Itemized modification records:
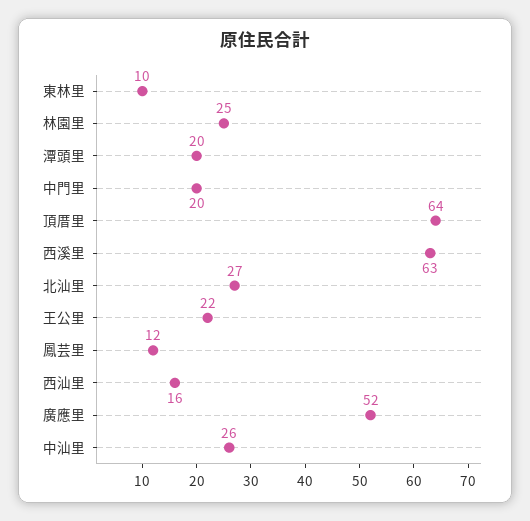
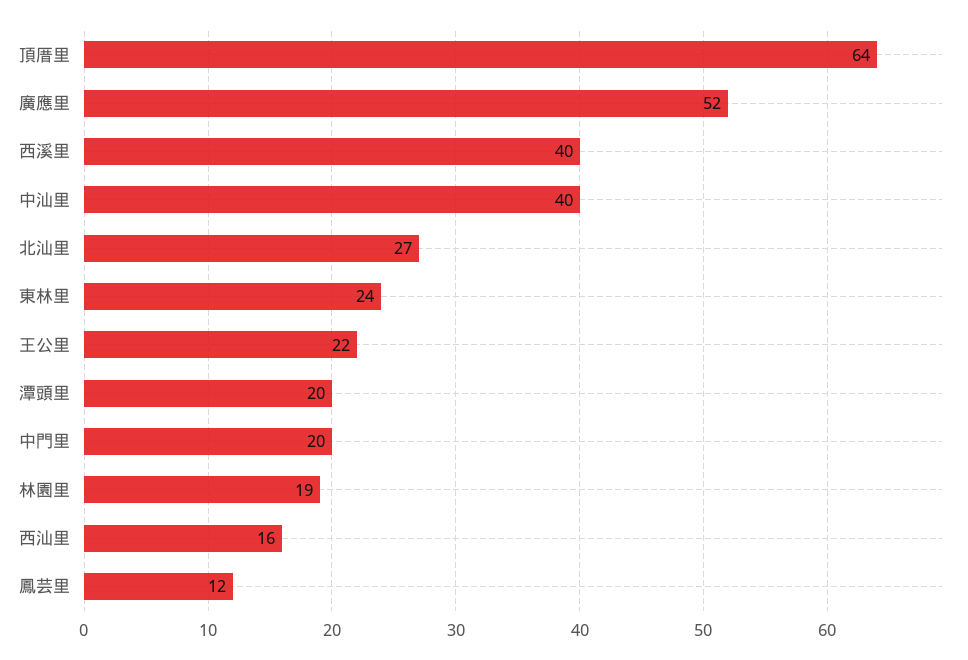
東林里: 10 -> 24
林園里: 25 -> 19
西溪里: 63 -> 40
中汕里: 26 -> 40

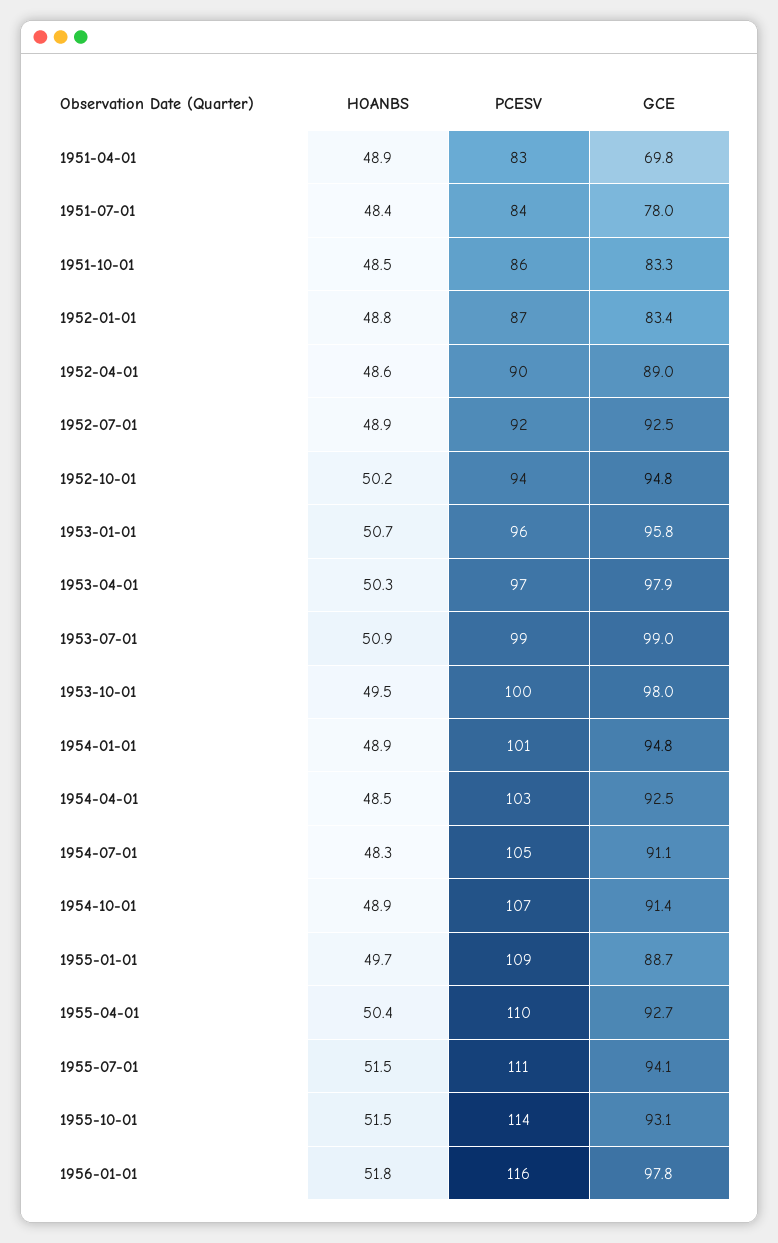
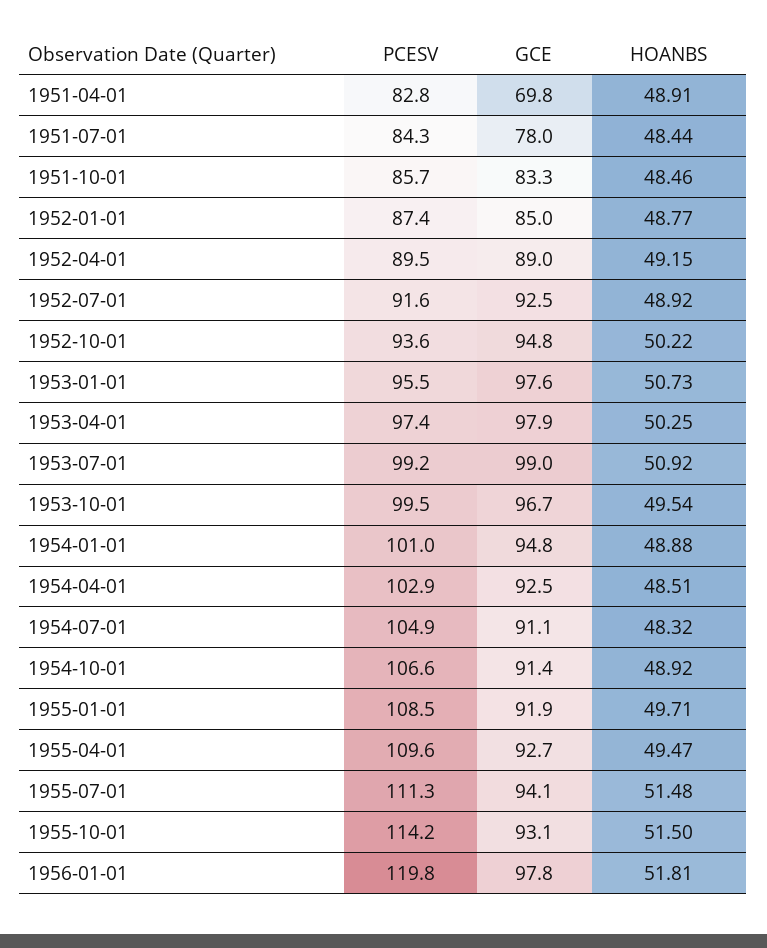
GCE, 1952-01-01: 83.4 -> 85
HOANBS, 1952-04-01: 48.6 -> 49.15
GCE, 1953-01-01: 95.8 -> 97.6
GCE, 1953-10-01: 98 -> 96.7
GCE, 1955-01-01: 88.7 -> 91.9
HOANBS, 1955-04-01: 50.4 -> 49.47
PCESV, 1956-01-01: 116 -> 119.8

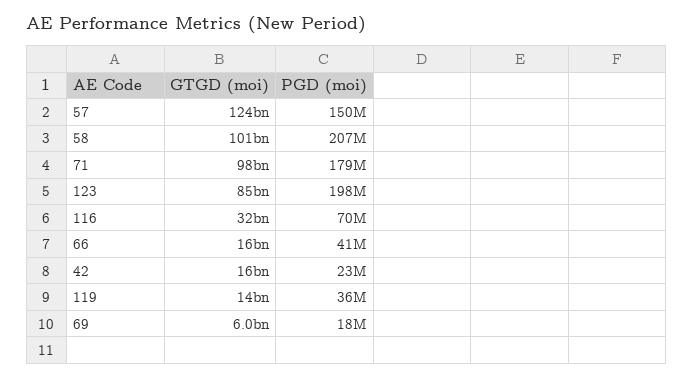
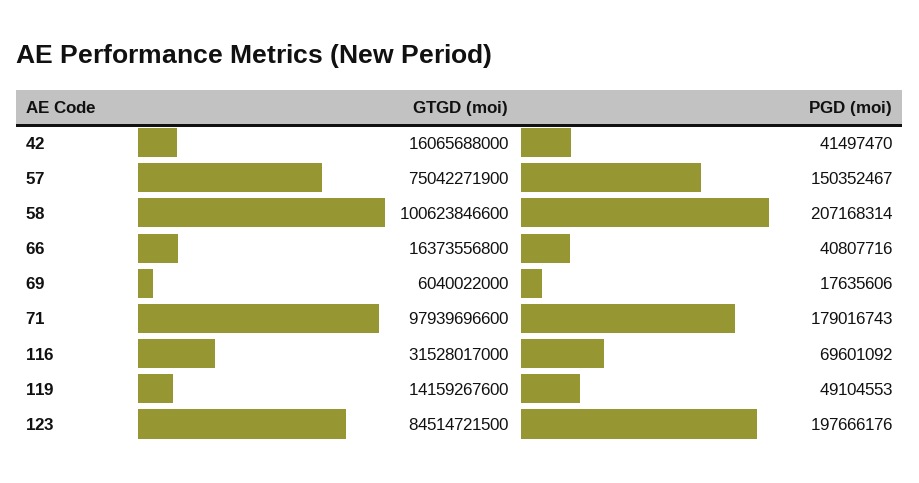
GTGD (moi), 57: 124000000000 -> 75042271900
PGD (moi), 42: 23000000 -> 41497470
PGD (moi), 119: 36000000 -> 49104553

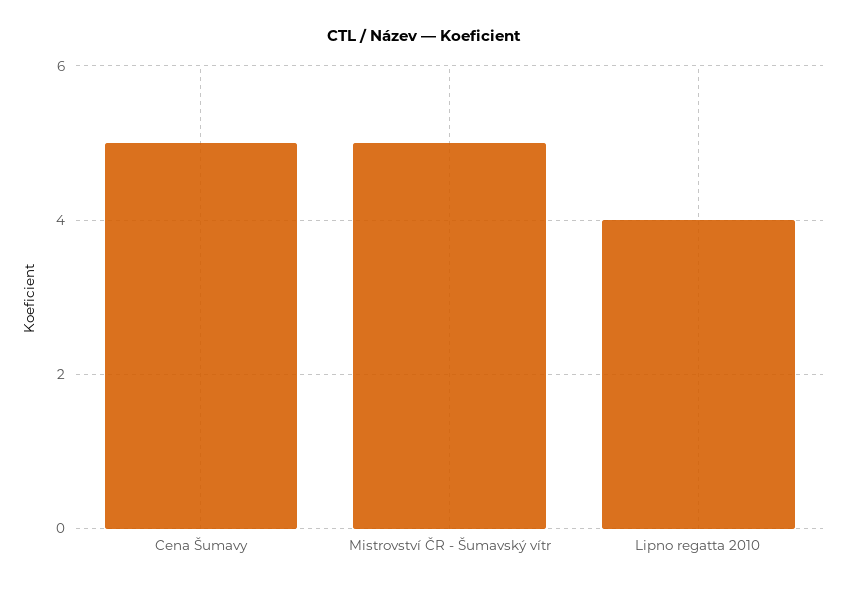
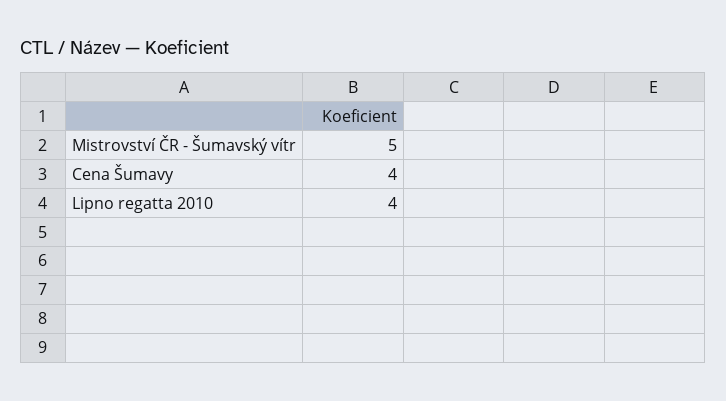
Cena Šumavy: 5 -> 4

TO DO:
What lines above hold the word "HOANBS"? Pull each one out.

RESPONSE:
HOANBS, 1952-04-01: 48.6 -> 49.15
HOANBS, 1955-04-01: 50.4 -> 49.47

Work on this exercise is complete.